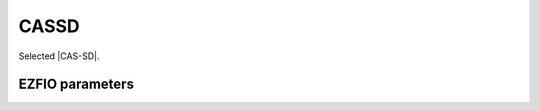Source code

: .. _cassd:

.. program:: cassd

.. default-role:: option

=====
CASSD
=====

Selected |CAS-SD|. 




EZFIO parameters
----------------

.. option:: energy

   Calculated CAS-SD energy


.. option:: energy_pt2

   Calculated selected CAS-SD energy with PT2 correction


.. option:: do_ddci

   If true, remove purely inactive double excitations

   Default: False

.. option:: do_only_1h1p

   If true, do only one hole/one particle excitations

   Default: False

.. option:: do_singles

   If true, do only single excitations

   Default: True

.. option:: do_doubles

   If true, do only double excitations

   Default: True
- - - -
■ **Your goal**: Set down the whole listing exactly as given, except for the pictures.

■ **Answer**:
Source code

: .. _cassd:

.. program:: cassd

.. default-role:: option

=====
CASSD
=====

Selected |CAS-SD|. 




EZFIO parameters
----------------

.. option:: energy

   Calculated CAS-SD energy


.. option:: energy_pt2

   Calculated selected CAS-SD energy with PT2 correction


.. option:: do_ddci

   If true, remove purely inactive double excitations

   Default: False

.. option:: do_only_1h1p

   If true, do only one hole/one particle excitations

   Default: False

.. option:: do_singles

   If true, do only single excitations

   Default: True

.. option:: do_doubles

   If true, do only double excitations

   Default: True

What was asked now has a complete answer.